Besides one-hot encoding and EIIP, we computed five categories of popular representation of nucleotide sequences, i.e., the NCP, kmer (k = 3), NAC, ENAC, and ANF. The NCP is similar to One-hot encoding. Difference between them lies that the NCP employed chemical properties [38]. According to the ring structure, the nucleotides are grouped into Purine and Pyrimidine. The former has two rings, while the latter has only a ring. Adenine (A) and guanine (G) are classified as purines, while cytosine (C) and thymine (T) are classified as pyrimidines. Nucleotides can also be divided into two functional groups: amino and keto. A and C belong to the amino functional group, while G and T belong to the keto functional group. The nucleotides are divided into strong and weak Hydrogen Bond. G and C fall into strong Hydrogen Bond, while A and T into weak Hydrogen Bond. The NCP integrates the chemical property into one-hot encoding. Each nucleotide ${N}_{i}$ is represented as a 3-dimensional one-hot vector ${(X}_{i}{Y}_{i}{Z}_{i})$, where

$$\begin{array}{lll}\boldsymbol{X_i}=\left\{\begin{array}{ll}\boldsymbol{1},\,\boldsymbol{if\,N_i\epsilon}\left\{\boldsymbol{A,G}\right\}\\\boldsymbol{0},\,if\,\boldsymbol{N_i\epsilon}\,\left\{\boldsymbol{C,T}\right\}\end{array}\right.\\\boldsymbol{Y_i}=\left\{\begin{array}{ll}\boldsymbol{1},\,\boldsymbol{if}\,\boldsymbol{N_{i}\epsilon}\left\{\boldsymbol{A,C}\right\}\\\boldsymbol{0},\,\boldsymbol{if}\,\boldsymbol{N_{i}\epsilon}\left\{\boldsymbol{G,T}\right\}\end{array}\right.{\mathbf{,}\,\mathbf{and}}\\\boldsymbol{Z_i}=\left\{\begin{array}{ll}\boldsymbol{1},\,\boldsymbol{if}\,\boldsymbol{N_{i}\epsilon}\left\{\boldsymbol{A,T}\right\}\\\boldsymbol{0},\,\boldsymbol{if}\,\boldsymbol{N_{i}\epsilon}\left\{\boldsymbol{C,G}\right\}\end{array}\right.\end{array}$$

That’s to say, A is encoded into (1,1,1), C into (0,1,0), G into (1,0,0), and T into (0,0,1).

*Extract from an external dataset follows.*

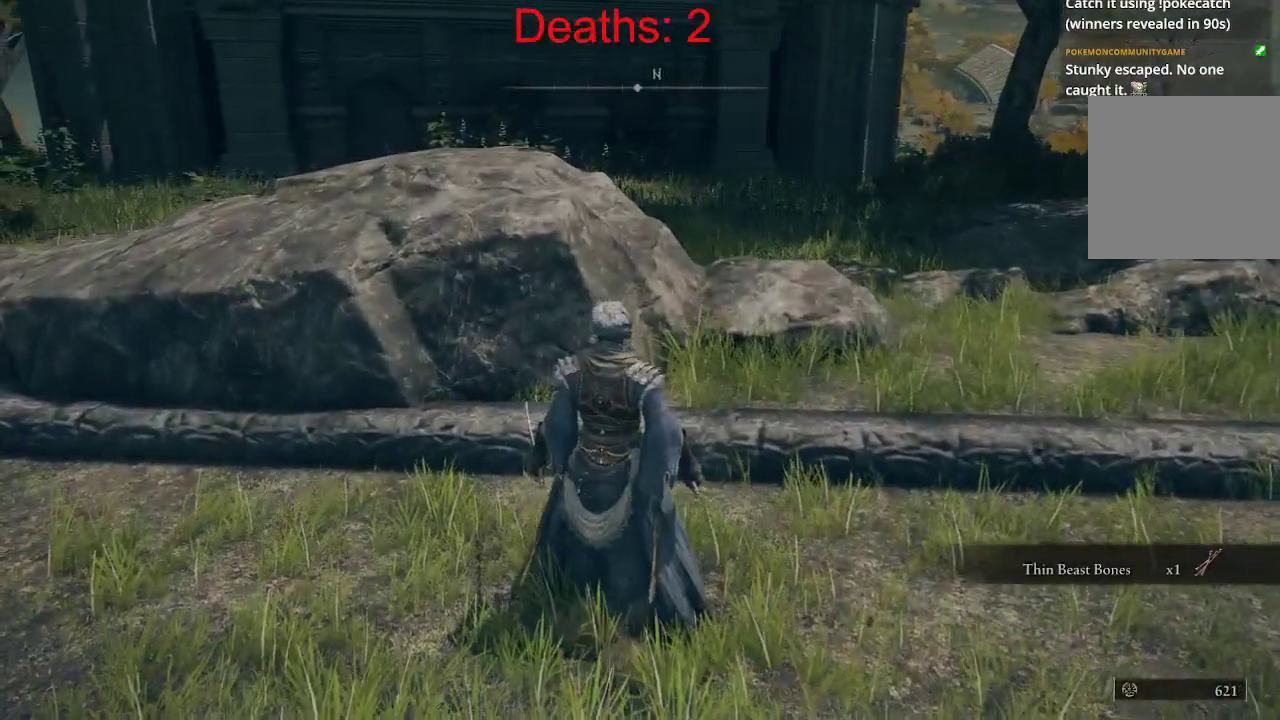
{"dt_ms": 500, "buttons": ["B"], "left_stick": "up", "right_stick": "left", "events": [[50, "right_stick", "left"], [150, "left_stick", "up"], [500, "B", "down"]]}
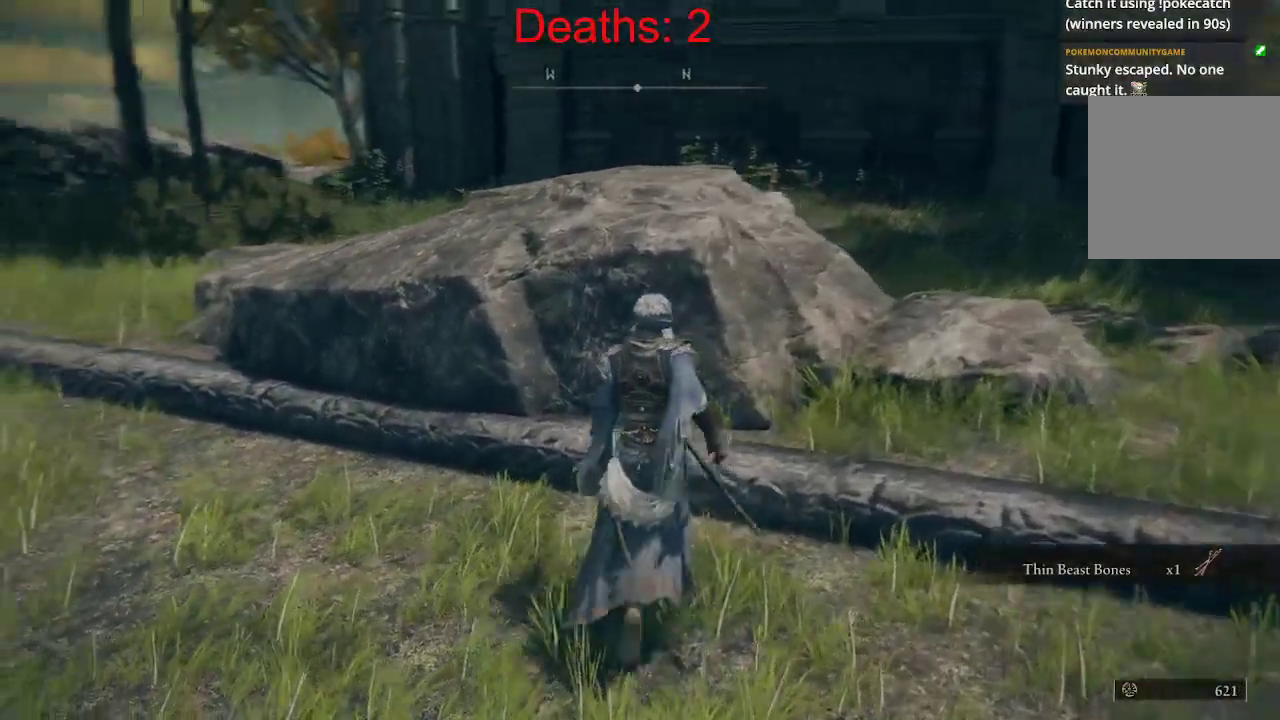
{"dt_ms": 500, "buttons": ["B"], "left_stick": "up", "right_stick": "center", "events": [[250, "right_stick", "center"]]}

Kmer refers to the occurrence frequencies of k continuous nucleotides. The NAC refers to the occurrence frequency of single nucleotide. ENAC [43] is defined as occurrence frequency of nucleotides in the sliding windows from 5′ to 3’, which is computed by

$$\varvec{V}=\left[\frac{{\varvec{N}}_{\varvec{A},\varvec{w}\varvec{i}\varvec{n}1}}{\varvec{S}},\frac{{\varvec{N}}_{\varvec{C},\varvec{w}\varvec{i}\varvec{n}1}}{\varvec{S}},\frac{{\varvec{N}}_{\varvec{G},\varvec{w}\varvec{i}\varvec{n}1}}{\varvec{S}},\frac{{\varvec{N}}_{\varvec{T},\varvec{w}\varvec{i}\varvec{n}1}}{\varvec{S}},\dots ,\frac{{\varvec{N}}_{\varvec{G},{\varvec{w}\varvec{i}\varvec{n}}_{\varvec{L}-\varvec{S}+1}}}{\varvec{S}},\frac{{\varvec{N}}_{\varvec{T},{\varvec{w}\varvec{i}\varvec{n}}_{\varvec{L}-\varvec{S}+1}}}{\varvec{S}}\right]$$

(1)

where S is size of the sliding window and S is equal to 5, ${N}_{A,win1}$ denotes occurring number of A in the first window, ${N}_{C,win1}$ the occurring number of C, and so on. The ANF [38, 44] is computed by

$${\varvec{d}}_{\varvec{i}}=\frac{1}{\left|{\varvec{S}}_{\varvec{i}}\right|}\sum\nolimits_{\varvec{j}=1}^{\varvec{i}}{\varvec{f}}_{{\varvec{s}}_{\varvec{i}}}({\varvec{s}}_{\varvec{j}})$$

(2)

Where ${s}_{i}$ stands for the i-th nucleotide residue, ${S}_{j}$ refers to the first j nucleotide residues in the sequence. ${f}_{{s}_{i}}\left({s}_{j}\right)$ is computed by

$${\varvec{f}}_{{\varvec{s}}_{\varvec{i}}}\left({\varvec{s}}_{\varvec{j}}\right)=\left\{\begin{array}{cc}1& {\varvec{s}}_{\varvec{j}}={\varvec{s}}_{\varvec{i}}\\ 0& \varvec{o}\varvec{t}\varvec{h}\varvec{e}\varvec{r}\end{array}\right.$$

(3)

The ANF reflects distribution of positions and nucleotides. A sequence with N nucleotide residues has N ANF features.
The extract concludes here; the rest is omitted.